▶ [Work request] Only one number is wanted here: how many lines of the data hold "Interessenabwägung".

### Data for the task

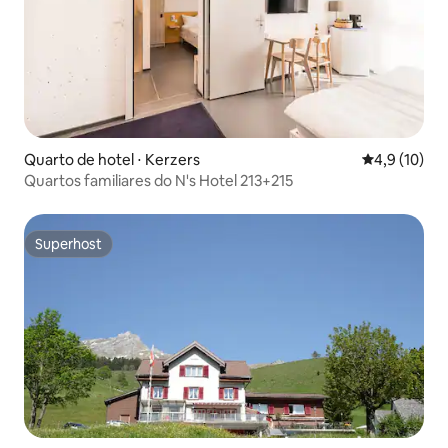
Quarto de hotel ⋅ Kerzers
4,9 de uma a
4,9 (10)
Quartos familiares do N's Hotel 213+215
Superhost
Superhost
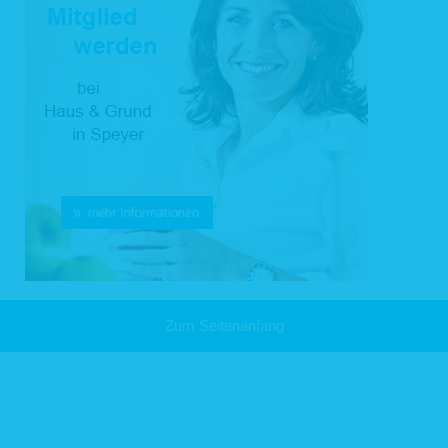
2.4 Interessenabwägung (Art. 6 Abs. 1f DS-GVO)
Zur Wahrung berechtigter Interessen von uns oder Dritten erfolgt darüber hinaus
eine Datenverarbeitung für bestimmte Zwecke nach vorheriger
Interessenabwägung, z.B. zur Sicherstellung des Hausrechts, Wahrung
rechtlicher Ansprüche, Aufklärung von Straftaten, Ermittlung von Ausfallrisiken,
optimierten Produktentwicklung, optimierten Kundenansprache zu
Werbezwecken, optimierten Bedarfsplanung oder zur Sicherstellung der
Datensicherheit.
3 Weitergehende Datenverarbeitung im Rahmen der
Webseitennutzung
3.1 Pseudonymisierte Nutzung der Internetseite
Sie können unsere Internetseiten grundsätzlich besuchen, ohne uns
personenbezogene Daten mitzuteilen. Pseudonymisierte Nutzungsdaten werden
nicht mit den Daten des Trägers des Pseudonyms zusammengeführt. Eine
Erstellung von pseudonymen Nutzungsprofilen findet nicht statt.
Zum Seitenanfang
3.2 Statistische Auswertung der Besuche dieser Internetseite
Wir erheben, verarbeiten und speichern bei dem Aufruf dieser Internetseite oder
einzelner Dateien der Internetseite folgende Daten: IP-Adresse, Webseite, von
der aus die Datei abgerufen wurde, Name der Datei, Datum und Uhrzeit des
Abrufs, übertragene Datenmenge und Meldung über den Erfolg des Abrufs (sog.
Web-Log). Diese Zugriffsdaten verwenden wir ausschließlich in nicht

######

▶ [Reply to the task] 2